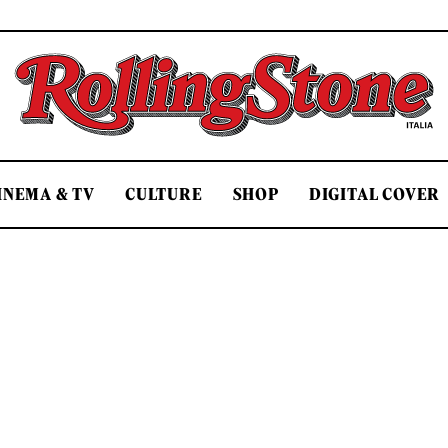
Rolling Stone Italia
INEMA & TV
CULTURE
SHOP
DIGITAL COVER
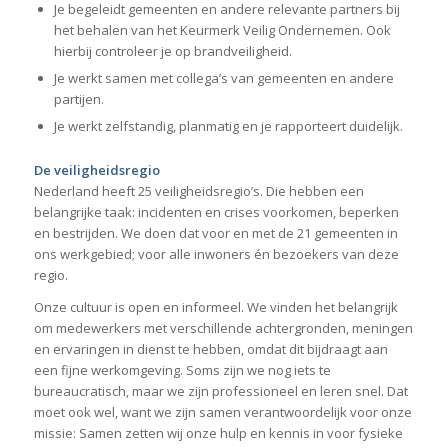
Je begeleidt gemeenten en andere relevante partners bij
het behalen van het Keurmerk Veilig Ondernemen. Ook
hierbij controleer je op brandveiligheid.
Je werkt samen met collega’s van gemeenten en andere
partijen.
Je werkt zelfstandig, planmatig en je rapporteert duidelijk.
De veiligheidsregio
Nederland heeft 25 veiligheidsregio’s. Die hebben een
belangrijke taak: incidenten en crises voorkomen, beperken
en bestrijden. We doen dat voor en met de 21 gemeenten in
ons werkgebied; voor alle inwoners én bezoekers van deze
regio.
Onze cultuur is open en informeel. We vinden het belangrijk
om medewerkers met verschillende achtergronden, meningen
en ervaringen in dienst te hebben, omdat dit bijdraagt aan
een fijne werkomgeving. Soms zijn we nog iets te
bureaucratisch, maar we zijn professioneel en leren snel. Dat
moet ook wel, want we zijn samen verantwoordelijk voor onze
missie: Samen zetten wij onze hulp en kennis in voor fysieke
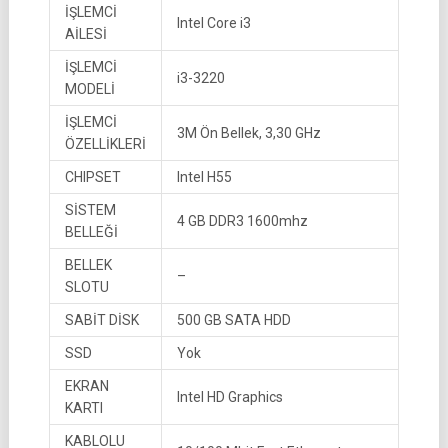
İŞLEMCİ
Intel Core i3
AİLESİ
İŞLEMCİ
i3-3220
MODELİ
İŞLEMCİ
3M Ön Bellek, 3,30 GHz
ÖZELLİKLERİ
CHIPSET
Intel H55
SİSTEM
4 GB DDR3 1600mhz
BELLEĞİ
BELLEK
–
SLOTU
SABİT DİSK
500 GB SATA HDD
SSD
Yok
EKRAN
Intel HD Graphics
KARTI
KABLOLU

About this exercise ->
From the data above, copy out every line with the string "Intel" in it.

Response for this exercise ->
Intel Core i3
Intel H55
Intel HD Graphics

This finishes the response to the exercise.